A new kind of clerical expert on culture emerged too, notably Fr Donald O’Sullivan of the Arts Council, Prof. Fr Peter Connolly of Maynooth, Fr John Kelly, Fr Micheál MacGréil SJ, and others. Then there was in Dublin the creation of the Irish Film Society which could show uncertified films often from the Continent to private middle-class audiences in a club. The huge increase in university graduates since the 1950s meant there was a very different and enlarged audience generally for all the arts.

In the schools the watch word of the day was ‘the mature Christian’, the informed and educated Catholic needed for a modern society which was no longer the ‘Catholic state’ so many nationalists had once spoken about. This mature Christian was inevitably seen as the mature citizen of the future too.

Then there was the television lecture series The Course of Irish History, a resumé of what modern academic historians believes to be the case about the past and present. This altered many old uncomplicated views, and remains a standard work which all can be considered to have read or at least been influenced by.

Nor indeed in the early 60s could Liam O’Hora and Dr Christopher Macken readily fall back on the Department of Justice for support where the permanent secretary of the day whose advice they had been advised to take was an admitted atheist.

So the years from 1969 to 1972 would be very difficult for the then Film Censor Dr Macken.
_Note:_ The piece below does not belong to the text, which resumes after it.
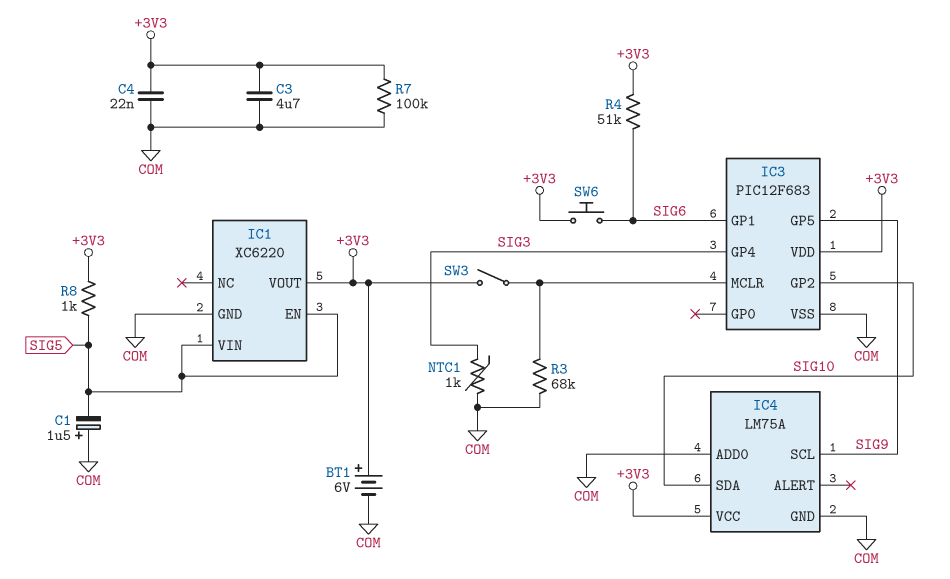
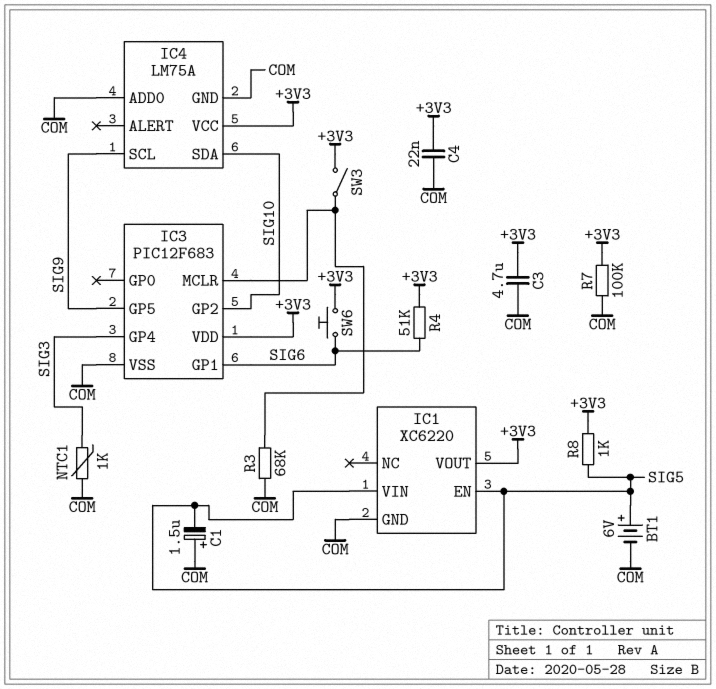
BT1: 6V (plus +3V3, minus COM) -> 6V (plus SIG5, minus COM)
He found the new Ireland an uncomfortable place. But we will have to wait another year before I learn more about the crisis years that followed down to 1972 and after.

[This appraisal is based on a release from the Office of the Film Censor Annual of reports covering 1924-1965, FOC 2023/133/1-32, now currently available to the public in the National Archives in Bishop Street, Dublin…

There are other documents relating to the Film Censors Office in earlier transfers which we have not had a chance to examine, but those interested can inspect them.]